• _About this task_: Nothing but the lines below between the line holding "right ear: (707, 274)" and the line holding "left ankle: (525, 377)", inclusive, should appear in the answer, each set down exactly.

Extracted data entries
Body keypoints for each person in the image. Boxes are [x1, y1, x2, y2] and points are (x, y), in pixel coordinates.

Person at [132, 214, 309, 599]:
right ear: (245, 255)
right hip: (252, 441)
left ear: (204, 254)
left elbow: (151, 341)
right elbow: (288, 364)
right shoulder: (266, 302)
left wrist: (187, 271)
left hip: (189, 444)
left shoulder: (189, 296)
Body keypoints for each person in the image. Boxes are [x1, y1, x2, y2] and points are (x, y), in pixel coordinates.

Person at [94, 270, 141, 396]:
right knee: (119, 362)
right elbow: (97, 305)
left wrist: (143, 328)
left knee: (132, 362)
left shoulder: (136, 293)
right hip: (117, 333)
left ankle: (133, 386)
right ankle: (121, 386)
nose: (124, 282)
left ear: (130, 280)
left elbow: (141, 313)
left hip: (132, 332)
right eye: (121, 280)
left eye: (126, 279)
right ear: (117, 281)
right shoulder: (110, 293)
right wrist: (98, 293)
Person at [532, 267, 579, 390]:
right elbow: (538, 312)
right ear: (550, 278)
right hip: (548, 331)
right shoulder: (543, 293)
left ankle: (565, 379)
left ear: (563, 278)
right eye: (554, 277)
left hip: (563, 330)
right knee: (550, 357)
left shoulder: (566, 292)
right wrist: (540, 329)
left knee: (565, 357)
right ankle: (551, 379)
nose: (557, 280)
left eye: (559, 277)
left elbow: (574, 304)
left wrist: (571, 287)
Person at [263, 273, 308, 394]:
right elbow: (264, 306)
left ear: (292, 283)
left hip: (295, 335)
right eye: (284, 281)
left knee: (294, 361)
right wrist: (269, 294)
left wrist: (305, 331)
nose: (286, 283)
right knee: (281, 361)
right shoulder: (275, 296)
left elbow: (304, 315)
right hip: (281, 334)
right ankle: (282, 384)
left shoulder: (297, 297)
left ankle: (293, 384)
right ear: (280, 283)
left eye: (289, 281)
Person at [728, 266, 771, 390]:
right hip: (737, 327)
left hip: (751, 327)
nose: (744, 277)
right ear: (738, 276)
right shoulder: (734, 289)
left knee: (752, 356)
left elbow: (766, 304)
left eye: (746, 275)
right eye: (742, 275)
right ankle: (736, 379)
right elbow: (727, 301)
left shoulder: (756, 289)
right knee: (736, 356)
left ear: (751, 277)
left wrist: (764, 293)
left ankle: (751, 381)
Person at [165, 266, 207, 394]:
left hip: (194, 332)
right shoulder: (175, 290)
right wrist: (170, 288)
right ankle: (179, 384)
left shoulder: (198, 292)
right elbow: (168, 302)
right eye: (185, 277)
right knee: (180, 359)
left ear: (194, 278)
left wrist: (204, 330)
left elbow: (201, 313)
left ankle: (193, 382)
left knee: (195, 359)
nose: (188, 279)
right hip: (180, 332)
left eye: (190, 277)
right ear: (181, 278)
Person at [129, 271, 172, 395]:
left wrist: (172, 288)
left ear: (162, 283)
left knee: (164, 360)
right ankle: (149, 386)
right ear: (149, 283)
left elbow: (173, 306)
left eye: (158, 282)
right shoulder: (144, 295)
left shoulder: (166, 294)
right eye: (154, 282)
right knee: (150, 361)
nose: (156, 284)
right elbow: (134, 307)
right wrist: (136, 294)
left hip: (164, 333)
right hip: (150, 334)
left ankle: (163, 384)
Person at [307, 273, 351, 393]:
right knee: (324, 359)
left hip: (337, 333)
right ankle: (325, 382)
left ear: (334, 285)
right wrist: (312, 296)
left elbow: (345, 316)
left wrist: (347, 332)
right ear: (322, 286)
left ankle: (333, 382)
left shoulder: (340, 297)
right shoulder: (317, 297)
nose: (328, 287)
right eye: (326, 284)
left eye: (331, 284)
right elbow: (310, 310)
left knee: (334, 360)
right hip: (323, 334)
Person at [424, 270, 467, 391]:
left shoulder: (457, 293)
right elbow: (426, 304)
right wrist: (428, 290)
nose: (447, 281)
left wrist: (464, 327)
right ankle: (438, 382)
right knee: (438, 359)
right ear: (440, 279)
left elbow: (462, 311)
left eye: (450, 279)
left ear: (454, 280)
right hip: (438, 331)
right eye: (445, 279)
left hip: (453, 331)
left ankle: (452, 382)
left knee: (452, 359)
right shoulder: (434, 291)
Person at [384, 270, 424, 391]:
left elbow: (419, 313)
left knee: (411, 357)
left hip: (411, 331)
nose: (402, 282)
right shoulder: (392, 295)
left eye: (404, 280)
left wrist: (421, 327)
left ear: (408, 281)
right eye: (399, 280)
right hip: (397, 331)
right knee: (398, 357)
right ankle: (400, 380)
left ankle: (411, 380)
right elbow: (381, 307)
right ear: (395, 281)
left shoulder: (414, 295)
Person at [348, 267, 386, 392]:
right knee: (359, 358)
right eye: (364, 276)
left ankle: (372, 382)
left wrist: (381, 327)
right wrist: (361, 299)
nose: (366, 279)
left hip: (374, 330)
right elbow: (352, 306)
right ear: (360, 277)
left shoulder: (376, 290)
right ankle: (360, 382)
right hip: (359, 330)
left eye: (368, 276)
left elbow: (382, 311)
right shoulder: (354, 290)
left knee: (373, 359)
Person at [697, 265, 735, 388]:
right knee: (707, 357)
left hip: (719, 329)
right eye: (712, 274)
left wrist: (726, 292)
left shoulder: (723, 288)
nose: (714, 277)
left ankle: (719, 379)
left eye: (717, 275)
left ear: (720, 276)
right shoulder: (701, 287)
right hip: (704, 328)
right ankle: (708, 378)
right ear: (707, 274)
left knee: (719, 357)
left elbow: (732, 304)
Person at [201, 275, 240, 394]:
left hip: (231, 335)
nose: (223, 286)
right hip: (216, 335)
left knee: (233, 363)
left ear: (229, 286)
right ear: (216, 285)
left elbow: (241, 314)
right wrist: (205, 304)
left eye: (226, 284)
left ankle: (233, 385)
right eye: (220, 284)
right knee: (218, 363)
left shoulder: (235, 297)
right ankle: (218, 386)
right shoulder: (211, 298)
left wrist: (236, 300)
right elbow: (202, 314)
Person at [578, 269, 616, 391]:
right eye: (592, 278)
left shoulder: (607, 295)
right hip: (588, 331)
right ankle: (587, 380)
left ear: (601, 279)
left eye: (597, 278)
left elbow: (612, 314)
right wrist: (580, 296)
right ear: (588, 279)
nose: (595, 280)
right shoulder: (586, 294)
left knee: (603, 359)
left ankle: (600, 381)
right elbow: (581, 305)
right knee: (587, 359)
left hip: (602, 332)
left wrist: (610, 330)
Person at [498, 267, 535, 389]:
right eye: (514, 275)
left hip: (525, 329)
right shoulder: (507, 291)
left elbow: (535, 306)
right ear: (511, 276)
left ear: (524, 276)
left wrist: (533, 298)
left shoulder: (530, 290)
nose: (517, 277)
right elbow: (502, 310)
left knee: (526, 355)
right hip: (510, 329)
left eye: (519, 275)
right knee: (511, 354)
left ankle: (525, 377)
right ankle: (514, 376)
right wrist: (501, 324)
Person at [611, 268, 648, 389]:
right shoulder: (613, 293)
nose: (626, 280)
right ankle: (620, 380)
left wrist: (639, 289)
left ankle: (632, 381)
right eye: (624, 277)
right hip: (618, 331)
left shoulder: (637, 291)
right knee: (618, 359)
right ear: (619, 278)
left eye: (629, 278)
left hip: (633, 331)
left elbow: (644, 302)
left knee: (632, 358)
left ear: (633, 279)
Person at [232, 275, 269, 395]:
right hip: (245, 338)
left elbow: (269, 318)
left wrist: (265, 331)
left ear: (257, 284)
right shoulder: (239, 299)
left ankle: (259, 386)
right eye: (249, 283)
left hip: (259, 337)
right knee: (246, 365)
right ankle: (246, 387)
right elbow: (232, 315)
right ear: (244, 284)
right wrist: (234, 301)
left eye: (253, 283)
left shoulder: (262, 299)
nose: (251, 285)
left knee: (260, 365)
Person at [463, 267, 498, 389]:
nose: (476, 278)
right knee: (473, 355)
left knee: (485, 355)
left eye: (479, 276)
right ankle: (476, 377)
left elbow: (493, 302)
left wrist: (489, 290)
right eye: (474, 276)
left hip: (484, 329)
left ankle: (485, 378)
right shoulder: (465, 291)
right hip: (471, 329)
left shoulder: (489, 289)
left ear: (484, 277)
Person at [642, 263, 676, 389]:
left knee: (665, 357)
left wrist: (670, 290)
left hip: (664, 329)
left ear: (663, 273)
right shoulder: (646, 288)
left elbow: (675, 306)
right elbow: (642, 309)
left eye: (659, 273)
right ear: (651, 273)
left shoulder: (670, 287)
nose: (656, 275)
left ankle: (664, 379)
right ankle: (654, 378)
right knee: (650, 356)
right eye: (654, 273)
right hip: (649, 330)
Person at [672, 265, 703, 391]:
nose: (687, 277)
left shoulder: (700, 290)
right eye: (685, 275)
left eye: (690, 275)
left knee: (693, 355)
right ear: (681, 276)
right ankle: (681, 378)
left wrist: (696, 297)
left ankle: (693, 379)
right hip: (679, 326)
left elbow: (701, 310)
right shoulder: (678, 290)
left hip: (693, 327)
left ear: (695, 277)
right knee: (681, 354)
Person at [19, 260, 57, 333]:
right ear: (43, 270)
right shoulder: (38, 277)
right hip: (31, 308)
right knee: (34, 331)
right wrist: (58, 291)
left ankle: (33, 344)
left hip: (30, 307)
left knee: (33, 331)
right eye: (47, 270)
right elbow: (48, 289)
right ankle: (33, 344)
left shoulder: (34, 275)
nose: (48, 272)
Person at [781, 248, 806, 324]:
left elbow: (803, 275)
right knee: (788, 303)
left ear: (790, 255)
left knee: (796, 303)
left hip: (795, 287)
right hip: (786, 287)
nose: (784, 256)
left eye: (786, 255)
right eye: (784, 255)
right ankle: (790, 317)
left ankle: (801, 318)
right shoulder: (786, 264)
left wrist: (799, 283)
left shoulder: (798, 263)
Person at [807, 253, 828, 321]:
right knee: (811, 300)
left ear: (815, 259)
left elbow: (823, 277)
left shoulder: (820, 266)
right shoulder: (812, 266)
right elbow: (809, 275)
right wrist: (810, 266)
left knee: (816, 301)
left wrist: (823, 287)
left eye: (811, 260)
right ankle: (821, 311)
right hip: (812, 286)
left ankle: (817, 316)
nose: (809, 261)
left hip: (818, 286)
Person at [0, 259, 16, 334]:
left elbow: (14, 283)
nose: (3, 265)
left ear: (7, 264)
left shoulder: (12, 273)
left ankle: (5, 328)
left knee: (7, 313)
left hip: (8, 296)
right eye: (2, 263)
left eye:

• _Solved exercise_:
right ear: (707, 274)
left knee: (719, 357)
left elbow: (732, 304)
Person at [201, 275, 240, 394]:
left hip: (231, 335)
nose: (223, 286)
right hip: (216, 335)
left knee: (233, 363)
left ear: (229, 286)
right ear: (216, 285)
left elbow: (241, 314)
right wrist: (205, 304)
left eye: (226, 284)
left ankle: (233, 385)
right eye: (220, 284)
right knee: (218, 363)
left shoulder: (235, 297)
right ankle: (218, 386)
right shoulder: (211, 298)
left wrist: (236, 300)
right elbow: (202, 314)
Person at [578, 269, 616, 391]:
right eye: (592, 278)
left shoulder: (607, 295)
right hip: (588, 331)
right ankle: (587, 380)
left ear: (601, 279)
left eye: (597, 278)
left elbow: (612, 314)
right wrist: (580, 296)
right ear: (588, 279)
nose: (595, 280)
right shoulder: (586, 294)
left knee: (603, 359)
left ankle: (600, 381)
right elbow: (581, 305)
right knee: (587, 359)
left hip: (602, 332)
left wrist: (610, 330)
Person at [498, 267, 535, 389]:
right eye: (514, 275)
left hip: (525, 329)
right shoulder: (507, 291)
left elbow: (535, 306)
right ear: (511, 276)
left ear: (524, 276)
left wrist: (533, 298)
left shoulder: (530, 290)
nose: (517, 277)
right elbow: (502, 310)
left knee: (526, 355)
right hip: (510, 329)
left eye: (519, 275)
right knee: (511, 354)
left ankle: (525, 377)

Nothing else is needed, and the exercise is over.